JAKARTA, iNews.id – Ketua DPP Partai Demokrasi Indonesia (PDI) Perjuangan Djarot Saiful Hidayat memastikan partainya tak terbelah terkait pencalonan putra sulung Presiden Joko Widodo (Jokowi), Gibran Rakabuming Raka di Pilkada Wali Kota (Pilwakot) Solo. Walaupun, DPC PDI Perjuangan Solo juga sudah menentukan calon sendiri.

DPC PDIP Kota Solo sudah mengusung Achmad Purnomo dan Teguh Prakosa. Pencalonan itu sebelum Gibran Rakabuming Raka mendaftarkan diri menjadi kader PDI Perjuangan.

"Enggak (ada konflik internal) lah. Kan belum ada keputusan daru DPP partai. Aturannya atas dasar rekomendasai DPP partai," kata Djarot di Jakarta, Rabu (30/10/2019).

Djarot mengaku, PDIP telah terbiasa mengalami dinamika politik seperti itu. Seluruh kader Banteng diberi kebebasan untuk mengajukan diri sebaga calon kepala daerah.

Djarot menjelaskan, tahapan seorang kader menjadi calon kepala daerah dari partai melalui proses yang cukup panjang. Salah satunya yaitu mengukur tingkat elektabilitas seseorang yang akan bertarung dalam sebuah pesta demokrasi.

"Bagaimana surveinya, elektabilitasnya. Tetap nanti akan ada fit and proper di partai," kata mantan gubernur DKI Jakarta ini.

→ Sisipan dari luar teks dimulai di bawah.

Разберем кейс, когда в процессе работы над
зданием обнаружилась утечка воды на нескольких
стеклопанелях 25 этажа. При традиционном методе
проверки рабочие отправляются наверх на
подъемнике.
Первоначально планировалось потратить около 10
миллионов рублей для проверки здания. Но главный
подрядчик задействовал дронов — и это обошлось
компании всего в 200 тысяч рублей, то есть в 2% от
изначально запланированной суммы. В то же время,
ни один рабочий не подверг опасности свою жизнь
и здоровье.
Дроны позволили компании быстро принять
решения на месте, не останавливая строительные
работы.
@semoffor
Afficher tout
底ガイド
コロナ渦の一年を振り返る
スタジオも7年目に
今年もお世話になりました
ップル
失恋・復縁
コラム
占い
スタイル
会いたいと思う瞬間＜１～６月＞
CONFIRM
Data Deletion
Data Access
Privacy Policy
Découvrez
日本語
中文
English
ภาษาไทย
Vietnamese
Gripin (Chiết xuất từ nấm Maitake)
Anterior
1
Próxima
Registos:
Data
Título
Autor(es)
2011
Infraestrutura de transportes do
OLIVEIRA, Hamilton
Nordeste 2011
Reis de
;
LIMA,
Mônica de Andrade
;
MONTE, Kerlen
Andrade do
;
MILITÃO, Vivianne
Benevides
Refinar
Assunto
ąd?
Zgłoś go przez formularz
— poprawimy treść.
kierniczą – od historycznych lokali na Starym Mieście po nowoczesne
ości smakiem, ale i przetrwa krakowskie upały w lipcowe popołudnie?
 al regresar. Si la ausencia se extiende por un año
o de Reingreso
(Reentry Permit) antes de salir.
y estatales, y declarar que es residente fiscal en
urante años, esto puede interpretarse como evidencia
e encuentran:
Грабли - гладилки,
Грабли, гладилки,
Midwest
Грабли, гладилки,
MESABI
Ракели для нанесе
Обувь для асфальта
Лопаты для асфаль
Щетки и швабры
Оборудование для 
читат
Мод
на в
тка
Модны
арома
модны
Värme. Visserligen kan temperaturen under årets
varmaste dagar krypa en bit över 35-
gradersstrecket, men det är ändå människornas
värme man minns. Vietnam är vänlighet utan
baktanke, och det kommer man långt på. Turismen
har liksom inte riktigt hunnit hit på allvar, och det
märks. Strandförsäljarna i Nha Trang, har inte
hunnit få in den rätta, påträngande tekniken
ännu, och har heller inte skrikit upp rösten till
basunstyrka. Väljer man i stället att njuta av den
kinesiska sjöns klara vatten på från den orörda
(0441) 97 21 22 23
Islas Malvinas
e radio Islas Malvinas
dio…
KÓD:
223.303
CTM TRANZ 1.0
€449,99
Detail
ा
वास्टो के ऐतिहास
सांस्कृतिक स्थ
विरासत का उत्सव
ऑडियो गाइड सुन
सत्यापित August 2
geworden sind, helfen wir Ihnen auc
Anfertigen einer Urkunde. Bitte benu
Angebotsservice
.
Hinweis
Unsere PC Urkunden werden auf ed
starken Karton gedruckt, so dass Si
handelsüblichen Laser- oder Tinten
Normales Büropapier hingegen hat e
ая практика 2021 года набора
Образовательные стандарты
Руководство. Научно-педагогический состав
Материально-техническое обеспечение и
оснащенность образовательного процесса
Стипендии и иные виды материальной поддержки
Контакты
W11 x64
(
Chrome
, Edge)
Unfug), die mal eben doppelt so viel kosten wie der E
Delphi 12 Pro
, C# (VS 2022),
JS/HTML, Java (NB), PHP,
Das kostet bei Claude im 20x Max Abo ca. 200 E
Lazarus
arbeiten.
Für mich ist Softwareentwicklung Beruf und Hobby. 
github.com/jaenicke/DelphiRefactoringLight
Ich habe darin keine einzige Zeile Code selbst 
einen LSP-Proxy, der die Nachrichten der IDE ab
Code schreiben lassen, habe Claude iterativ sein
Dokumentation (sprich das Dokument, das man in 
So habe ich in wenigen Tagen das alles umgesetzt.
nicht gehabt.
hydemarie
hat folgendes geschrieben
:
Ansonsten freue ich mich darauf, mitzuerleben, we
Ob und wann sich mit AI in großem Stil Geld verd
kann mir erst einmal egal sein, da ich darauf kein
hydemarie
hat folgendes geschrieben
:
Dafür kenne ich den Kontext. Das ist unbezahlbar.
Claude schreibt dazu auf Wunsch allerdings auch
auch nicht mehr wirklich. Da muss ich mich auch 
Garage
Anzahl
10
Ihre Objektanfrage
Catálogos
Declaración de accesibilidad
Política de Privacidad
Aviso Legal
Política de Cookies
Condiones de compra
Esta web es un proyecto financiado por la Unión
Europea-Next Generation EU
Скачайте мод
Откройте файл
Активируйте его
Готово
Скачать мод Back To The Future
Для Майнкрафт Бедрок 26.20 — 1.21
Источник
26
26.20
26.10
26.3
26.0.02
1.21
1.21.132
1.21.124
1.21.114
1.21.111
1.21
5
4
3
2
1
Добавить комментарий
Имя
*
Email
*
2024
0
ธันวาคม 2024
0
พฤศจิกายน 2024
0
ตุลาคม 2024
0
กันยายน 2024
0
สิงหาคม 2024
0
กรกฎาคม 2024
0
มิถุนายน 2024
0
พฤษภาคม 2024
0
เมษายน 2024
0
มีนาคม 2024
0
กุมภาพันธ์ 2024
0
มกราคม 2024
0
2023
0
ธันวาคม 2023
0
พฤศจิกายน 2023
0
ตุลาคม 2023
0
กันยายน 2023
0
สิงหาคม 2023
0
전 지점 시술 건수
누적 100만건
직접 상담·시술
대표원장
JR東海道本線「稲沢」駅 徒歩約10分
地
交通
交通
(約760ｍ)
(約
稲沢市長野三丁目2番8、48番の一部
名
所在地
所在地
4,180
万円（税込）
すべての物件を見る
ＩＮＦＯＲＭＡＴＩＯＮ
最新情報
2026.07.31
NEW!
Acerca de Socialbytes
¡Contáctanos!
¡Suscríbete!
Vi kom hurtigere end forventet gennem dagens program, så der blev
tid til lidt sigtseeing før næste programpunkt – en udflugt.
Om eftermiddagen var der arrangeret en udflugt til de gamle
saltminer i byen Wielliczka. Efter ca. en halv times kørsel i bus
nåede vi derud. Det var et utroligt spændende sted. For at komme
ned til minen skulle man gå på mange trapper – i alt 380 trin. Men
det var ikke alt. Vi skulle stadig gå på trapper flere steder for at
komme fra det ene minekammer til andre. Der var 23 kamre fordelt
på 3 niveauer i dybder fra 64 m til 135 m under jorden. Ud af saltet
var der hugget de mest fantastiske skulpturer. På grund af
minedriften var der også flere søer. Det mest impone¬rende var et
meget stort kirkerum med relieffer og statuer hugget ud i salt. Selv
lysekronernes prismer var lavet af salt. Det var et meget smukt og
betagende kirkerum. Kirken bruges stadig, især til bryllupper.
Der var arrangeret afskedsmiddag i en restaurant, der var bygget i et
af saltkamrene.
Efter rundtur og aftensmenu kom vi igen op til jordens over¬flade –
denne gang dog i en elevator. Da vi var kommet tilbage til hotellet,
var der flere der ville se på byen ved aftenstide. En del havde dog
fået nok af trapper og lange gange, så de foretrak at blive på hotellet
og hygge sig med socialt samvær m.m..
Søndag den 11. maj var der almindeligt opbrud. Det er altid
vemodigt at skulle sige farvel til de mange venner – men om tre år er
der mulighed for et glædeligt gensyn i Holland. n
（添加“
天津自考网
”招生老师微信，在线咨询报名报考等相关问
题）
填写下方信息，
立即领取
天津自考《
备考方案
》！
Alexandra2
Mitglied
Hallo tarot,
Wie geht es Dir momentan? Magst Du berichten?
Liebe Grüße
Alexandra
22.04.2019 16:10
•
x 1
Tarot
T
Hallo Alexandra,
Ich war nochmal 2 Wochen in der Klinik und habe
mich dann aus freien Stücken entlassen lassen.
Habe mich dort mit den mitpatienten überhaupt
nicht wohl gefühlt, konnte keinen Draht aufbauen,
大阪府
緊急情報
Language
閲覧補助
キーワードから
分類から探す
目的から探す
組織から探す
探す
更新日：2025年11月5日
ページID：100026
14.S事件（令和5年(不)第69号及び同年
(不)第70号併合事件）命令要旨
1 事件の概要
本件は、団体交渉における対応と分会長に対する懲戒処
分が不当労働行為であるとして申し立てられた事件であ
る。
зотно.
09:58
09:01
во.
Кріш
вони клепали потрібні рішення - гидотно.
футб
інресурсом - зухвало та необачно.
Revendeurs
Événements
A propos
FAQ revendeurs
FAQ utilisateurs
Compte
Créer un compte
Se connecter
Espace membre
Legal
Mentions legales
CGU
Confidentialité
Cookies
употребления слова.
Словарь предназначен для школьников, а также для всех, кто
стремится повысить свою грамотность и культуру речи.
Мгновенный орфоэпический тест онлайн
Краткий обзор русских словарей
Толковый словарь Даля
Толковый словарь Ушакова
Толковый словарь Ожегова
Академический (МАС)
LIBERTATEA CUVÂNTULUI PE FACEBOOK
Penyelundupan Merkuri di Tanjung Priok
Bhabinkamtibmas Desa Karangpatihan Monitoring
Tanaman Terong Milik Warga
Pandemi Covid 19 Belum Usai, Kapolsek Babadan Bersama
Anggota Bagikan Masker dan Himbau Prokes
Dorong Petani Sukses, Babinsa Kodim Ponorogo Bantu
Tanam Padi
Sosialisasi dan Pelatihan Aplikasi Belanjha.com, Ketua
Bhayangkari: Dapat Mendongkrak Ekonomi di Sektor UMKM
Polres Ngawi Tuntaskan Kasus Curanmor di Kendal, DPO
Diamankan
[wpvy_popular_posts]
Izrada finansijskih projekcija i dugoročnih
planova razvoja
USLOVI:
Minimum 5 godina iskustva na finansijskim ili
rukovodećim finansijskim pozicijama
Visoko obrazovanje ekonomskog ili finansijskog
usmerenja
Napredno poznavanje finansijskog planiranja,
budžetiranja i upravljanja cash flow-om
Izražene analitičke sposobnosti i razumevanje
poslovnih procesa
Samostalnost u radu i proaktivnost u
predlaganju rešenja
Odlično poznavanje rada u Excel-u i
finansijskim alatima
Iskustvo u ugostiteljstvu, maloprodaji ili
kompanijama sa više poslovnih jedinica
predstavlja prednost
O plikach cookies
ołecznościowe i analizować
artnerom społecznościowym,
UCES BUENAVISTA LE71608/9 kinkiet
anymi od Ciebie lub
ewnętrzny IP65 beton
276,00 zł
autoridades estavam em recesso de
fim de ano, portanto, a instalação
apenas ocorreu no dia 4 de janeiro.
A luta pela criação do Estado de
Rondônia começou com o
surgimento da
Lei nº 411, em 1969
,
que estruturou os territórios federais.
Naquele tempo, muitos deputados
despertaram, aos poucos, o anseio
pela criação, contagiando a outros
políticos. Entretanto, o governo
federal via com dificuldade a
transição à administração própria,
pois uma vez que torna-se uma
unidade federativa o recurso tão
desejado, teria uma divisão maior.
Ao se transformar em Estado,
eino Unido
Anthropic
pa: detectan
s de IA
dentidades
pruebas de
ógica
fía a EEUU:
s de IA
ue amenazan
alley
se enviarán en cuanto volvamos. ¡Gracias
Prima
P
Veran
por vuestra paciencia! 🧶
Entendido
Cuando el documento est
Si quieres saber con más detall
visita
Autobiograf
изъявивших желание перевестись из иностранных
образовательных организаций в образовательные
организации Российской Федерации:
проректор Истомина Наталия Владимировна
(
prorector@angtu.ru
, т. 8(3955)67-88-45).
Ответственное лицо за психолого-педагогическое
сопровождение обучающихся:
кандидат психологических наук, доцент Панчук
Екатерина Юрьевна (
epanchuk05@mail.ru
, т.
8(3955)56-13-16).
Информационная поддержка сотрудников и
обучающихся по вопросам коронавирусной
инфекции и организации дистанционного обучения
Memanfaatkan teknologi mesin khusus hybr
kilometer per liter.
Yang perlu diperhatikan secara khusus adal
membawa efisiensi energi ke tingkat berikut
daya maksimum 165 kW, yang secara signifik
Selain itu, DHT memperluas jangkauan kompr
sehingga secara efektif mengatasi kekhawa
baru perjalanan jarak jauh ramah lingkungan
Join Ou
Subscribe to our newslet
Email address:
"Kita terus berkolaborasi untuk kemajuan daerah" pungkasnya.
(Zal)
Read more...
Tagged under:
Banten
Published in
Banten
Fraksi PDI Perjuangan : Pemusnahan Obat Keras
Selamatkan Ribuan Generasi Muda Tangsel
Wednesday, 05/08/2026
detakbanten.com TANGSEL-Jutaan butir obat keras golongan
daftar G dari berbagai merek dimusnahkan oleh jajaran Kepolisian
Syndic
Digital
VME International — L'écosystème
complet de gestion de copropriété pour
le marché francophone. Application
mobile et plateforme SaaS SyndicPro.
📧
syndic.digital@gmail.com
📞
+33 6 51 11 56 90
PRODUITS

Sebelumnya, Ketua Dewan Pimpinan Cabang (DPC) Partai Demokrasi Indonesia Perjuangan (PDIP) Solo, FX Hadi Rudyatmo mengatakan meski rekomendasi DPP PDIP belum turun, dia meyakini pasangan Achmad Purnomo dan Teguh Prakosa bakal menang.

"Kami siap. Calon berapa pun, kami siap menyukseskan dan memenangkan tentunya. Saya enggak perlu pakai modal duit kok. Militansi teman-teman PDIP lumayah gede. Dan selama saya memimpin PDIP di Solo, kursi legislatif dari 24 naik jadi 30. Artinya masyarakat merasakan perubahan," tuturnya.